CSR03#show eigrp protocols
EIGRP-IPv4 Protocol for AS(11)
Metric weight K1=1, K2=0, K3=1, K4=0, K5=0
Soft SIA disabled
NSF-aware route hold timer is 240
EIGRP NSF enabled
NSF signal timer is 20s
NSF converge timer is 120s
Router-ID: 10.10.10.10
Topology : 0 (base)
Active Timer: 3 min
Distance: internal 90 external 170
Maximum path: 4
Maximum hopcount 100
Maximum metric variance 1
Default redistribution metric is 10000 100 255 1 1500CSR03#
As you can see the router-id sticks even after re-configuring the Loopback 10 interface and shutting it down and bringing it up again.
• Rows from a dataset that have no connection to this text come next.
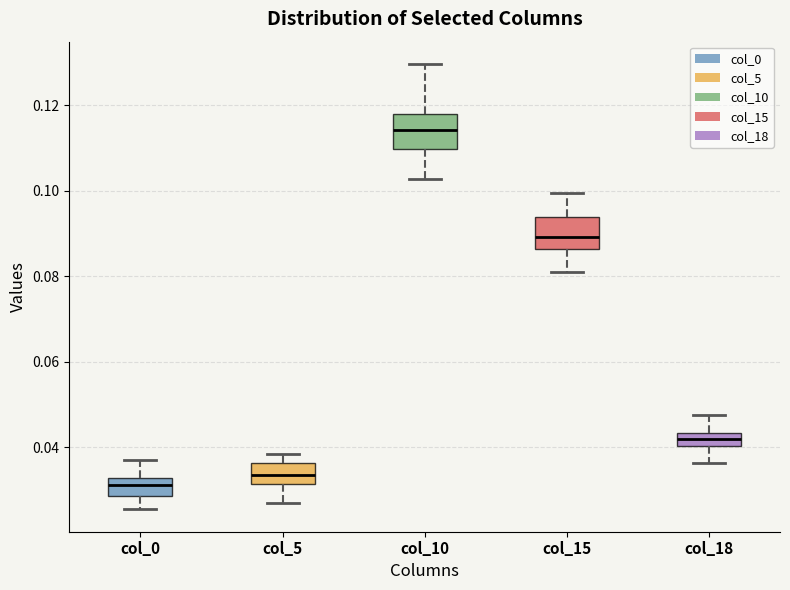

Reading left to right, read every box against the y-axis: the position of its median line, the range the box covers, and the ends of its whiskers. The values are not printed on the chart, so give them approximately, as read against the axis.

col_0: median 0.032 (inside the box), box 0.028 to 0.032, whiskers 0.026 to 0.036
col_5: median 0.034, box 0.032 to 0.036, whiskers 0.028 to 0.038
col_10: median 0.114, box 0.110 to 0.118, whiskers 0.102 to 0.130
col_15: median 0.090, box 0.086 to 0.094, whiskers 0.080 to 0.100
col_18: median 0.042, box 0.040 to 0.044, whiskers 0.036 to 0.048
Setting the router-id manually fixes the issue and gets iBGP back up and running again.
CSR03(config)#router eigrp 11
CSR03(config-router)#eigrp router-id ?
A.B.C.D EIGRP Router-ID in IP address formatCSR03(config-router)#eigrp router-id 10.10.10.11
CSR03(config-router)#exit
CSR03(config)#exit
CSR03#show i
*Jun 7 22:52:30.768: %SYS-5-CONFIG_I: Configured from console by consoleigrp pro
CSR03#show eigrp protocols
EIGRP-IPv4 Protocol for AS(11)
Metric weight K1=1, K2=0, K3=1, K4=0, K5=0
Soft SIA disabled
NSF-aware route hold timer is 240
EIGRP NSF enabled
NSF signal timer is 20s
NSF converge timer is 120s
Router-ID: 10.10.10.11
Topology : 0 (base)
Active Timer: 3 min
Distance: internal 90 external 170
Maximum path: 4
Maximum hopcount 100
Maximum metric variance 1
Default redistribution metric is 10000 100 255 1 1500CSR03#
*Jun 7 22:52:38.261: %DUAL-5-NBRCHANGE: EIGRP-IPv4 11: Neighbor 10.0.113.1 (GigabitEthernet1) is down: route configuration changed
*Jun 7 22:52:40.637: %DUAL-5-NBRCHANGE: EIGRP-IPv4 11: Neighbor 10.0.113.1 (GigabitEthernet1) is up: new adjacency
*Jun 7 22:52:41.137: %BGP-5-ADJCHANGE: neighbor 10.3.0.1 Up
CSR03#show ip route eigrp
Codes: L – local, C – connected, S – static, R – RIP, M – mobile, B – BGP
D – EIGRP, EX – EIGRP external, O – OSPF, IA – OSPF inter area
N1 – OSPF NSSA external type 1, N2 – OSPF NSSA external type 2
E1 – OSPF external type 1, E2 – OSPF external type 2
i – IS-IS, su – IS-IS summary, L1 – IS-IS level-1, L2 – IS-IS level-2
ia – IS-IS inter area, * – candidate default, U – per-user static route
o – ODR, P – periodic downloaded static route, H – NHRP, l – LISP
a – application route
+ – replicated route, % – next hop override, p – overrides from PfRGateway of last resort is not set
10.0.0.0/8 is variably subnetted, 7 subnets, 2 masks
D 10.0.100.1/32 [90/130816] via 10.0.113.1, 00:00:22, GigabitEthernet1
D 10.0.111.0/30 [90/281856] via 10.0.113.1, 00:00:22, GigabitEthernet1
D 10.3.0.1/32 [90/409856] via 10.0.113.1, 00:00:22, GigabitEthernet1
CSR03#show ip bgp sum
BGP router identifier 10.3.0.3, local AS number 5799
BGP table version is 58, main routing table version 58Neighbor V AS MsgRcvd MsgSent TblVer InQ OutQ Up/Down State/PfxRcd
10.3.0.1 4 5799 4 4 58 0 0 00:00:28 0
152.183.164.221 4 65000 0 0 1 0 0 never Idle
CSR03#
While this may have been a simple thing out of the gate, it could be very frustrating when you let things like routing protocols automatically do things, like use its default behavior to pick a router-id. I have decided that from this moment on I will manually define the router-id for EIGRP just like I do for BGP.